TRY IT: Transcribe exactly everything in the data below from the line containing "регламентирующих режим секретности" down to the line containing "15 . Перечень", both lines included and nothing further.

(SUPPLIED DATA)

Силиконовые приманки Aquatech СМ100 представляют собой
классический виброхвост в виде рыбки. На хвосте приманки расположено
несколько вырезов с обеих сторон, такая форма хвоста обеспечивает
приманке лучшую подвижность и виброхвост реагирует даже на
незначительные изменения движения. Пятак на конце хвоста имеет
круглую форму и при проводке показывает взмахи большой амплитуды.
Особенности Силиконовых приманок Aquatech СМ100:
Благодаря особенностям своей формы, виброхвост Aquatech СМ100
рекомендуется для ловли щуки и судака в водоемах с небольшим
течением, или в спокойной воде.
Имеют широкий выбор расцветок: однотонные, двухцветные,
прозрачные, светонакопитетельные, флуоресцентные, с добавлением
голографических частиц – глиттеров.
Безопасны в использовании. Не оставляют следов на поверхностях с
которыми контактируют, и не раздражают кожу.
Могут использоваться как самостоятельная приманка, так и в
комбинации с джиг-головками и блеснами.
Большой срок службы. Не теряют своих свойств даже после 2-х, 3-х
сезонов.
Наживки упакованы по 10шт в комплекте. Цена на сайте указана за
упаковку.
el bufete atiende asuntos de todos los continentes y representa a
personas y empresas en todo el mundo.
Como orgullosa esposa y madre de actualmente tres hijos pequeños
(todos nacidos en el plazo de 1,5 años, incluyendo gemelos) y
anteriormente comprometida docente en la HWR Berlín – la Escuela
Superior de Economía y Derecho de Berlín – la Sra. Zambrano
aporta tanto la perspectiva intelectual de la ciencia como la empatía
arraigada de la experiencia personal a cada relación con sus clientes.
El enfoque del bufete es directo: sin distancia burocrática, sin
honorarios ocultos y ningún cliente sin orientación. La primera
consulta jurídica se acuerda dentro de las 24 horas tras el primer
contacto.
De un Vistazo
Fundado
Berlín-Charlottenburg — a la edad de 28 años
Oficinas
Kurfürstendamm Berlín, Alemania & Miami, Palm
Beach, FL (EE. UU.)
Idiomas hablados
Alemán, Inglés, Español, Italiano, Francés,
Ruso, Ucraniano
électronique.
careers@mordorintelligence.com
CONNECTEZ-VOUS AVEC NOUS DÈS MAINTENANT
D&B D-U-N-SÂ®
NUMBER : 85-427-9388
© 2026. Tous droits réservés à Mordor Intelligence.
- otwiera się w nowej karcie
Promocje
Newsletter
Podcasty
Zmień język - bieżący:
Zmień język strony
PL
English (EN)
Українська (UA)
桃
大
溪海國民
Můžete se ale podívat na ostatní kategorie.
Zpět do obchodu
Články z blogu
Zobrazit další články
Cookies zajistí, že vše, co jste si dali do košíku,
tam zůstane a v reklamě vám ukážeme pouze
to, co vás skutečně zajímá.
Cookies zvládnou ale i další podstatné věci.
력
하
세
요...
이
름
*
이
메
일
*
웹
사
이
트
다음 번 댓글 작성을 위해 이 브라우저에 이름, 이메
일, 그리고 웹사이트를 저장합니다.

(End SUPPLIED DATA)
(SUPPLIED DATA)

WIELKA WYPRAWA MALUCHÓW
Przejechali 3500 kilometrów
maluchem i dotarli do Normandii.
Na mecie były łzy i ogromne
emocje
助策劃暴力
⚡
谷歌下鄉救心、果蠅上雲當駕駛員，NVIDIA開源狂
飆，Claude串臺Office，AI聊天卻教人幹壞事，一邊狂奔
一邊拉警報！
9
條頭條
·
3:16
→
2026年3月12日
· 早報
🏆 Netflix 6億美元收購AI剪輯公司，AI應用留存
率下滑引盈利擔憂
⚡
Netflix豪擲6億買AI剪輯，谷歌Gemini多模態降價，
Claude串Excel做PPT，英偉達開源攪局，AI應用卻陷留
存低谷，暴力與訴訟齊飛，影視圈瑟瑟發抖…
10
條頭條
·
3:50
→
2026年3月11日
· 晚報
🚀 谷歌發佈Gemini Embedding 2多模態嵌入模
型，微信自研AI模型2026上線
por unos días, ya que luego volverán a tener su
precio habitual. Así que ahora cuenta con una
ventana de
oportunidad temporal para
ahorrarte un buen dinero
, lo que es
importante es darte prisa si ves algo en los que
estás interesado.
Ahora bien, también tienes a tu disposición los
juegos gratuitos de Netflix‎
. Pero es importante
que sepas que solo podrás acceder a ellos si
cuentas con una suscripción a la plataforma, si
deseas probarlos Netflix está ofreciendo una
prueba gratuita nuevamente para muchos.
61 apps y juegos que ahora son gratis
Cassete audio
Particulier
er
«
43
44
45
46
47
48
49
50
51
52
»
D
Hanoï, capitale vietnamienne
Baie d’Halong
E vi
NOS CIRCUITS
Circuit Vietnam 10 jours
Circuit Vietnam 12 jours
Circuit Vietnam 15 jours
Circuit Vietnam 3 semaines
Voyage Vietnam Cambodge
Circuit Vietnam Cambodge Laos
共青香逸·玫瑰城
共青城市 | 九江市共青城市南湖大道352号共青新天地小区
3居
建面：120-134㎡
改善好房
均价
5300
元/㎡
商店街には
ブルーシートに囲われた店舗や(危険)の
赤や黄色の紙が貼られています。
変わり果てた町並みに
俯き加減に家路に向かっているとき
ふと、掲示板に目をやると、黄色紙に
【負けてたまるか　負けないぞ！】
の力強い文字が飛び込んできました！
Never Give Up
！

(End SUPPLIED DATA)
(SUPPLIED DATA)

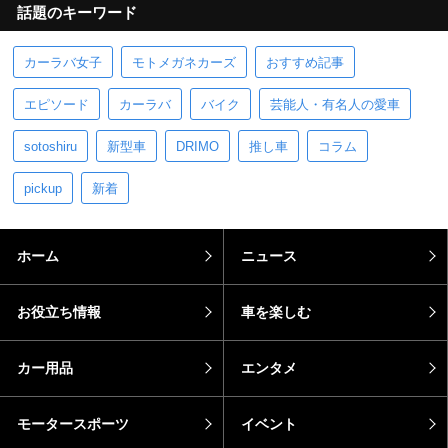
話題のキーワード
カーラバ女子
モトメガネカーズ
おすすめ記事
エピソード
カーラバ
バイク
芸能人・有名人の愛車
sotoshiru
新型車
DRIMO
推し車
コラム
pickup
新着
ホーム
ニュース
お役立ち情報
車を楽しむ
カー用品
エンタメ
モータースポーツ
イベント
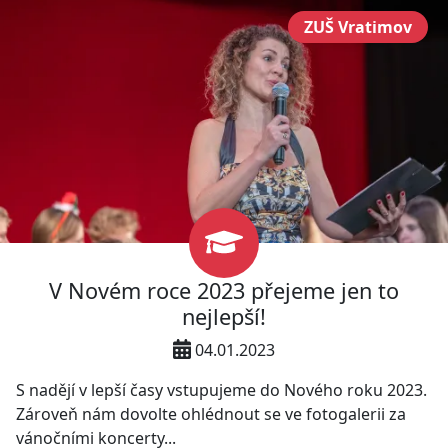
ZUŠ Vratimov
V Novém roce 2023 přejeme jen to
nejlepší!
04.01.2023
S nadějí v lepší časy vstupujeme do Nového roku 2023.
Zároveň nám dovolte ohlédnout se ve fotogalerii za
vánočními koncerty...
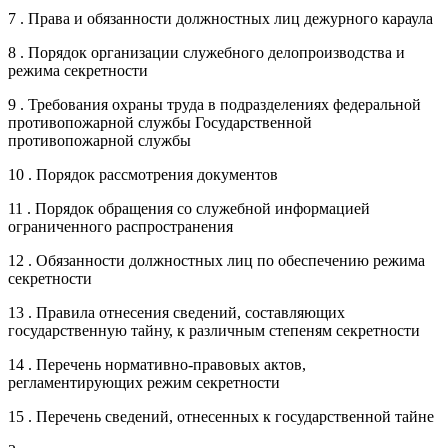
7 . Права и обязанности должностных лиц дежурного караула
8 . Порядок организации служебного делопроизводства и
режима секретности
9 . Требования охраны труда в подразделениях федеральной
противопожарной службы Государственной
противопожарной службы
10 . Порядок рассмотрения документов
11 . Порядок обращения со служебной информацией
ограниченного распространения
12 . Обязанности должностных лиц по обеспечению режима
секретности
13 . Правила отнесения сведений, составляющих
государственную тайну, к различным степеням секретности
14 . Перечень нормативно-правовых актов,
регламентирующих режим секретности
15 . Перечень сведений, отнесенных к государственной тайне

(End SUPPLIED DATA)

RESPONSE TO THE EXERCISE:
регламентирующих режим секретности
15 . Перечень сведений, отнесенных к государственной тайне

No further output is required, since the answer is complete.